Figure 4.  Distances to the transition state (energy barrier) from the folded (Dxf) and unfolded (Dxu) states.  The data are consistent with each hairpin having a transition state located ~1-2 bp from the loop.  From Woodside, et al., PNAS 2006.

 

 

We then turned to hairpins in which we had engineered mismatches or blocks of AT and GC base-pairs, in order to ask how well our model worked for arbitrary stem sequences.  The mismatched hairpins appeared to have an intermediate folding state in addition to the fully folded and unfolded states, and the location of this state corresponded to the hairpin fraying up to the mismatched bases.  This was indeed quantitatively predicted by the model (Figure 5).  Similarly, by moving a block of GC bases down an otherwise-AT-rich stem, we could move the energy barrier away from the loop, and by gradually enriching the lower half of the hairpin stem in GC base-pairs we could raise the height of the barrier, in both cases in agreement with the model. 

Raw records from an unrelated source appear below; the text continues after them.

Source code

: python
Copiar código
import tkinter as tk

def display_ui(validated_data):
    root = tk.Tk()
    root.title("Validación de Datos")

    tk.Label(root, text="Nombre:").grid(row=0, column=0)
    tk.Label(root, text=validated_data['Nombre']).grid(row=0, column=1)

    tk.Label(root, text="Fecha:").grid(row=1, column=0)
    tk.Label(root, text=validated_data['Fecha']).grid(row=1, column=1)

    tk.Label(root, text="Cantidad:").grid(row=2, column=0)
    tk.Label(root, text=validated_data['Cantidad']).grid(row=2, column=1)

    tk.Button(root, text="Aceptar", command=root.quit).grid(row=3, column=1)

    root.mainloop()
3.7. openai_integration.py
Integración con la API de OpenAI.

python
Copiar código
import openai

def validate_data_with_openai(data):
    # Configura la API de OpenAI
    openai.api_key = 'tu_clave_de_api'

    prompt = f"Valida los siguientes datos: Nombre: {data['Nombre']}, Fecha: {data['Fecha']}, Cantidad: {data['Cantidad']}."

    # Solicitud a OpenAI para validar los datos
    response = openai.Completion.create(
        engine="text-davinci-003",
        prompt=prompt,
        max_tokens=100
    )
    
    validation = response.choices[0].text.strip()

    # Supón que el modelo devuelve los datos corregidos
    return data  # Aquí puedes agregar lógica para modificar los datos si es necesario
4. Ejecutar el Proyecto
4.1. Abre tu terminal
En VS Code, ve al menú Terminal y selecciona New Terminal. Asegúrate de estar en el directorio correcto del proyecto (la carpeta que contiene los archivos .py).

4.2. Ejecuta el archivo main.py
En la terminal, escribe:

Figure 5.  A) Extension record of hairpin with a T:T mismatch 7 bp from the base of the stem. Fit of extension histogram to two Gaussian peaks reveals a third Gaussian residual (fits in red, residual in blue), indicating three states: unfolded (U), intermediate (I), and folded (F). (B) Blow-up of the extension record shows rapid, ~ 5-nm fluctuations between F and I states. (C) Distance from F to U (black), F to I (blue), and I to U (red) plotted versus the mismatch location. The intermediate state location moves in concert with the mismatch, in good agreement with model predictions (light-colored solid circles in gray, purple, orange), which indicates that the intermediate state consists of a hairpin folded up to the mismatch.  From Woodside, et al., Science 2006.

 

As the model was now fully validated for predicting key features of the energy landscape of any DNA hairpin, such as the relative positions (in the energy vs. extension plane) of stable folding states and transition states, we asked whether we could predict the entire energy landscape of the hairpin.  To measure the full landscape, we recognized first that energy and probability are related by an exponential Boltzmann factor, and second that an extension histogram (Figure 2) is effectively a probability distribution.  A model extension probability distribution can be obtained from a model energy landscape just by exponentiating it, but the resulting function is not comparable with a measured histogram until it’s smoothed to account for elasticity of the DNA handles, uncertainty in the bead positions, and noise in the instrument.  To work backward from a measured histogram toward a landscape, it was necessary to remove these sources of smoothing by deconvolution.  Furthermore, not just any histogram would do: we measured hairpins at constant force over periods of up to 30 minutes, at the maximum possible data rate, in order to obtain histograms well-populated at extensions between the peaks (corresponding to the energy barrier), and worked to minimize instrumental drift in order to prevent the histograms from becoming skewed over time.  The resulting experimentally-derived energy landscapes agreed quite well with the model landscapes (Figure 6), suggesting that the model is a powerful tool for characterizing the folding of nucleic acid secondary structures.

 

Figure 6.  A potential landscape determined by deconvolution of the extension histogram based on thousands of folding transitions. Experimental probability distributions and associated free-energy landscapes (black) were deconvolved to remove the effects of blurring caused by thermal motions of beads attached to the hairpin via elastic handles. Probability distributions (left column) and landscapes (right column) recovered by Gaussian deconvolution (red) have small residual errors (green) and agree well with energy landscapes predicted by the model (blue). From Woodside, et al., Science 2006.